Source data

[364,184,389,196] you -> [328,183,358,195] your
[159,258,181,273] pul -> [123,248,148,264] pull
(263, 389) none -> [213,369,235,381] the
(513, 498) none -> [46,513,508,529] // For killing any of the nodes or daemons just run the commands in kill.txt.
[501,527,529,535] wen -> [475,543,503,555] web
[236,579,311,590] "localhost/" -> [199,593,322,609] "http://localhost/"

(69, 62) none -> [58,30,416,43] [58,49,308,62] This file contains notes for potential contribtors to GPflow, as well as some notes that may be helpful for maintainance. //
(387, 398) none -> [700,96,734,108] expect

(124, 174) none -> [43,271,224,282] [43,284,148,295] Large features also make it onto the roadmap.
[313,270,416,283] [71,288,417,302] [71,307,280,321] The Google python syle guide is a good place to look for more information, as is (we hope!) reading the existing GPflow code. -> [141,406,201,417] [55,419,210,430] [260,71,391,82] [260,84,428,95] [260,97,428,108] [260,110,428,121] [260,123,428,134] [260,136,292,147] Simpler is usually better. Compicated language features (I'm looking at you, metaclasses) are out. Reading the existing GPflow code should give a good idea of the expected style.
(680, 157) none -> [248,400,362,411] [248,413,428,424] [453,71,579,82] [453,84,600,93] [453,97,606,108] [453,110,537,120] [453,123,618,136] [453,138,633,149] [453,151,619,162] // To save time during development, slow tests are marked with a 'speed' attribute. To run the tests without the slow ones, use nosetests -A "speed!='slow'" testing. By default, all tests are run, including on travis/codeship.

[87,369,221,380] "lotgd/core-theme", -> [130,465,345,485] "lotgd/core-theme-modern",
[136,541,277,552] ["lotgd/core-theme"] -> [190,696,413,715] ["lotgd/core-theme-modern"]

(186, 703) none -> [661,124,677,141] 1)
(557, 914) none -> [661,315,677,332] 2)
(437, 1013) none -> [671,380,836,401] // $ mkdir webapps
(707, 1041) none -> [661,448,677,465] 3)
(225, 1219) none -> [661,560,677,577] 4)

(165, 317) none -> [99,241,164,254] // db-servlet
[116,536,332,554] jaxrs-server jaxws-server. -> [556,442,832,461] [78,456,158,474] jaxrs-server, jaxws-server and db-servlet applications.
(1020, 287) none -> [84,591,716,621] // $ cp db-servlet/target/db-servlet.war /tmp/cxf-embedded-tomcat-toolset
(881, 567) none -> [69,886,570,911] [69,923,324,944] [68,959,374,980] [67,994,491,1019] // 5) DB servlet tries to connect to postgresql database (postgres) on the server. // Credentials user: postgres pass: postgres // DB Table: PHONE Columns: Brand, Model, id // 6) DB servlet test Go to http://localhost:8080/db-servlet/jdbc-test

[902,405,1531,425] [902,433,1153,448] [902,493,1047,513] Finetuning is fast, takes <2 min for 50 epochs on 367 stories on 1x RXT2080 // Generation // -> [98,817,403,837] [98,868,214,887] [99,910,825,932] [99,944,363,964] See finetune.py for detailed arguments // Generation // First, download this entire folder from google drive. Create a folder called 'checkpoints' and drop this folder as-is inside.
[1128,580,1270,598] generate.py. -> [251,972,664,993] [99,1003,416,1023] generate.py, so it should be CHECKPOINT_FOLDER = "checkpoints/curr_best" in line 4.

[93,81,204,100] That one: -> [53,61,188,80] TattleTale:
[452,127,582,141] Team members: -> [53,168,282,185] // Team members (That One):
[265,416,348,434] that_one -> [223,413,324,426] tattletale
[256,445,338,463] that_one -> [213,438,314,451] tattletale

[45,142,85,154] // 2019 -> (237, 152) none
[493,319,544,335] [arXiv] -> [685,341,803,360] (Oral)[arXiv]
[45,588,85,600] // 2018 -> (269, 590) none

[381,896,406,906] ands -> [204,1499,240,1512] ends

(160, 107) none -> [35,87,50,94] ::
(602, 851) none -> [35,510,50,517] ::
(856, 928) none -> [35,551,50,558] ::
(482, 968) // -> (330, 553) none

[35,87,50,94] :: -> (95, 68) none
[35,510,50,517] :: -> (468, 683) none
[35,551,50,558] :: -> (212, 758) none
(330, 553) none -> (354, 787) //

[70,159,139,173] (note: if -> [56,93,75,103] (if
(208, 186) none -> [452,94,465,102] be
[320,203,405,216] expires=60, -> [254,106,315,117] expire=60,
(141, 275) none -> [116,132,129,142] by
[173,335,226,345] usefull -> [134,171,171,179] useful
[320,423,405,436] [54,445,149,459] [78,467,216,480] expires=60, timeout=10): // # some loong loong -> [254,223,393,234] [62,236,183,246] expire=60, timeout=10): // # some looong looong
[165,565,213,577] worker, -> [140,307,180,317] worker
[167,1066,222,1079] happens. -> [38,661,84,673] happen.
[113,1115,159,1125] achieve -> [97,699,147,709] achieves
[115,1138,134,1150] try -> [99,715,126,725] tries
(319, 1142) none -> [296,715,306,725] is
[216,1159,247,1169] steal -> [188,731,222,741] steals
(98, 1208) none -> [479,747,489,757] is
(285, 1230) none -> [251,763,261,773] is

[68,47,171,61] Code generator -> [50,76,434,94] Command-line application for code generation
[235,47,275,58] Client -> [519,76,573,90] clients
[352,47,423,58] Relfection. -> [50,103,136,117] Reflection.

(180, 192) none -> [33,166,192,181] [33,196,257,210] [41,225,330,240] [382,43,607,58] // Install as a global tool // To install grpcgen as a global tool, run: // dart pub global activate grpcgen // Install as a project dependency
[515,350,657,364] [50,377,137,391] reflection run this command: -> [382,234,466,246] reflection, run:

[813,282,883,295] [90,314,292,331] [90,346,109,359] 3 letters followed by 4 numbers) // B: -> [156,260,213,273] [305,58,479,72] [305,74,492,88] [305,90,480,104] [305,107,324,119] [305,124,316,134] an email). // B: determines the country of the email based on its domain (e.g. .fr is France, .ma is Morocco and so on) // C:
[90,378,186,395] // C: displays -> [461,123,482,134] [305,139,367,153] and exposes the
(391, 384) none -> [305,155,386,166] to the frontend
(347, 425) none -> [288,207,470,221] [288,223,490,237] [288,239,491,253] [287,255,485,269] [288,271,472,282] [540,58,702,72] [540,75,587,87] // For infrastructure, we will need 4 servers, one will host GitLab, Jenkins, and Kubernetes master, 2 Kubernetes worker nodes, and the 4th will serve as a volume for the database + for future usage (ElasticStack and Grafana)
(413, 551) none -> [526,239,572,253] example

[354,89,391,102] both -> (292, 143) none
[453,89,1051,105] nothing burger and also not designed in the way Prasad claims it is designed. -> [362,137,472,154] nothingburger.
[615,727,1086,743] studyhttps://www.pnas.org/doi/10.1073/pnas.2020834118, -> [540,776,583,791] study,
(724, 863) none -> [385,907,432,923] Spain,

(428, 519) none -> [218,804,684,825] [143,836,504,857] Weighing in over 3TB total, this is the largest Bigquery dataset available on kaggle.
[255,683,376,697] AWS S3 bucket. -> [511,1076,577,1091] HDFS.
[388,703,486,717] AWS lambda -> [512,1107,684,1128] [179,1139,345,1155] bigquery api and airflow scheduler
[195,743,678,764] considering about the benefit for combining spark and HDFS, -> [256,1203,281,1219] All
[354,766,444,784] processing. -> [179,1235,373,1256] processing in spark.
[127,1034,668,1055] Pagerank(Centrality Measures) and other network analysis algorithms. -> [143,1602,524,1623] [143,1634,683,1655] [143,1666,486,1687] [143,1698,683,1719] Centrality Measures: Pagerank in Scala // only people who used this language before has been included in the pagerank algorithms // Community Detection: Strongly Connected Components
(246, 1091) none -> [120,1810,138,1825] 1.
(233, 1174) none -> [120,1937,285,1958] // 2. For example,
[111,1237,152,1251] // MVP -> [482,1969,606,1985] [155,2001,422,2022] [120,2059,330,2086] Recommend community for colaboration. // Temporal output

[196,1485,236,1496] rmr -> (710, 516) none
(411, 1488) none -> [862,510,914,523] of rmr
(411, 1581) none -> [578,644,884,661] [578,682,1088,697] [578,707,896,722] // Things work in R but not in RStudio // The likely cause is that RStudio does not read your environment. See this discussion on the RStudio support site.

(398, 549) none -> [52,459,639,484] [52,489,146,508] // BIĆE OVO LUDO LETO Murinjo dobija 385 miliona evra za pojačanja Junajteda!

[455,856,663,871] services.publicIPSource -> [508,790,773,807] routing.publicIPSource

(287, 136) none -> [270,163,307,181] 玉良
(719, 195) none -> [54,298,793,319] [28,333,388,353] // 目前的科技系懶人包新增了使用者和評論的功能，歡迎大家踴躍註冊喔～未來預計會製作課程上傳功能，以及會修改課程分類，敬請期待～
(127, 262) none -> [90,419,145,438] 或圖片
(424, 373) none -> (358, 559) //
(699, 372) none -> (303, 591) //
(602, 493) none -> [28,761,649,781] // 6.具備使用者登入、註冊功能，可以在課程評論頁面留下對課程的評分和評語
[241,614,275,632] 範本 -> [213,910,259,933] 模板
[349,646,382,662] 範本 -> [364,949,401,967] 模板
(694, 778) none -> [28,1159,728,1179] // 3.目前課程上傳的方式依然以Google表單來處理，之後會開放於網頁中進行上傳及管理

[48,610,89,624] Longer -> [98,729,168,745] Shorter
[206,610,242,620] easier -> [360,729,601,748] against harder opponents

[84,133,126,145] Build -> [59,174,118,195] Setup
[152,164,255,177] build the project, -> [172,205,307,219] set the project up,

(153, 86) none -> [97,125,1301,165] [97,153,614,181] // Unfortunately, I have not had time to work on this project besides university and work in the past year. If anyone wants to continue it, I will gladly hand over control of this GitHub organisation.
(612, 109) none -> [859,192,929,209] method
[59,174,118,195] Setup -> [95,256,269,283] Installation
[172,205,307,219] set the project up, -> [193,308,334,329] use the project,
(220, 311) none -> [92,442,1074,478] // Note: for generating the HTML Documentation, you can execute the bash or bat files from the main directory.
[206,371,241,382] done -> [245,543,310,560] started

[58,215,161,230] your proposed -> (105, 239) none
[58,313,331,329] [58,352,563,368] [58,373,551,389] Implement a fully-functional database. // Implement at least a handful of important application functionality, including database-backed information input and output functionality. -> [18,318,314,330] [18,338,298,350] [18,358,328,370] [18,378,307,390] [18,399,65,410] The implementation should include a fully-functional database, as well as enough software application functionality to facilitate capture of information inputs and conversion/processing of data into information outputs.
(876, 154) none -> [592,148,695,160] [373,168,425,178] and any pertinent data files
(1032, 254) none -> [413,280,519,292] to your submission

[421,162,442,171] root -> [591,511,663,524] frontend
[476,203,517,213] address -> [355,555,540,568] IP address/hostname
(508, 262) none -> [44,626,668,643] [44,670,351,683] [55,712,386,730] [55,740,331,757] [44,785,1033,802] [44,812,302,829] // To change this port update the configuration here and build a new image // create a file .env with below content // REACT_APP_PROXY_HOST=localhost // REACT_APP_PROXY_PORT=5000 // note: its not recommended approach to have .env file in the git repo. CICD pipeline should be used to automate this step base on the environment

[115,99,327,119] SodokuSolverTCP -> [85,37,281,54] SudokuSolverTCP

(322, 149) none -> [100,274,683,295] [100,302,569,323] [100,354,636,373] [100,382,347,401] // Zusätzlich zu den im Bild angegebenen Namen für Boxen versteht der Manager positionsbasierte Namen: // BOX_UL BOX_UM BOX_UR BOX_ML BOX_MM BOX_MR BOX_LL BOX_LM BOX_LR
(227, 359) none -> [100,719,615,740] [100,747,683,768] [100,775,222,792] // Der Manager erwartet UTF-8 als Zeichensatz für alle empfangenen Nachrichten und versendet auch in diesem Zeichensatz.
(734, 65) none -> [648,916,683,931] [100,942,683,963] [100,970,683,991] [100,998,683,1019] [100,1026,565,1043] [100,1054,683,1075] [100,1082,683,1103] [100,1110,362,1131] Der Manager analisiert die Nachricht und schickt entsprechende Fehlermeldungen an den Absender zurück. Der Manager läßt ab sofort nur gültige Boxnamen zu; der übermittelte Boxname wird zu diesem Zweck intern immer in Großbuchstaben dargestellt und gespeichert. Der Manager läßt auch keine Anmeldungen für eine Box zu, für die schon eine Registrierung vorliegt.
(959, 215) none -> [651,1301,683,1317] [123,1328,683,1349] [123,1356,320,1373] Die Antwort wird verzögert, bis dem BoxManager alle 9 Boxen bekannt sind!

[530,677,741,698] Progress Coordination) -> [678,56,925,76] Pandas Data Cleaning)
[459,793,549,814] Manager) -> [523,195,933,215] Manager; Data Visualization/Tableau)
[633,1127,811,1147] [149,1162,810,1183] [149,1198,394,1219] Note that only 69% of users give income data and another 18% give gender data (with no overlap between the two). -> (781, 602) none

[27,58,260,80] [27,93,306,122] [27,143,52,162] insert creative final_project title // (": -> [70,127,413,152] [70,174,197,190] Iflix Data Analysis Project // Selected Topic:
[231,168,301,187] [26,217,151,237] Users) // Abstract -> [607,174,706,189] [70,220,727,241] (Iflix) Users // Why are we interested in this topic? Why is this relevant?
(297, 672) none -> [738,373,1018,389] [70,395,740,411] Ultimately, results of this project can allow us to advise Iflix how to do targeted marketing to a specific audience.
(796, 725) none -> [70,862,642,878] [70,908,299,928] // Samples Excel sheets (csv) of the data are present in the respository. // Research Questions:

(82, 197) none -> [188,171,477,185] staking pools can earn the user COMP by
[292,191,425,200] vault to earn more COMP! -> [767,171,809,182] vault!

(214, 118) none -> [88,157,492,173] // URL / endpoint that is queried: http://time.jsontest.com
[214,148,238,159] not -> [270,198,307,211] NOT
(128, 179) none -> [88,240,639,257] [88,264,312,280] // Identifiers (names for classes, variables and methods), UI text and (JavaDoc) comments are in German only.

# INSTRUCTIONS FOR THE TASK
Please retype the top of the data exactly, down to and including the line that holds "[501,527,529,535] wen ->", and nothing further.

# TASK OUTPUT
[364,184,389,196] you -> [328,183,358,195] your
[159,258,181,273] pul -> [123,248,148,264] pull
(263, 389) none -> [213,369,235,381] the
(513, 498) none -> [46,513,508,529] // For killing any of the nodes or daemons just run the commands in kill.txt.
[501,527,529,535] wen -> [475,543,503,555] web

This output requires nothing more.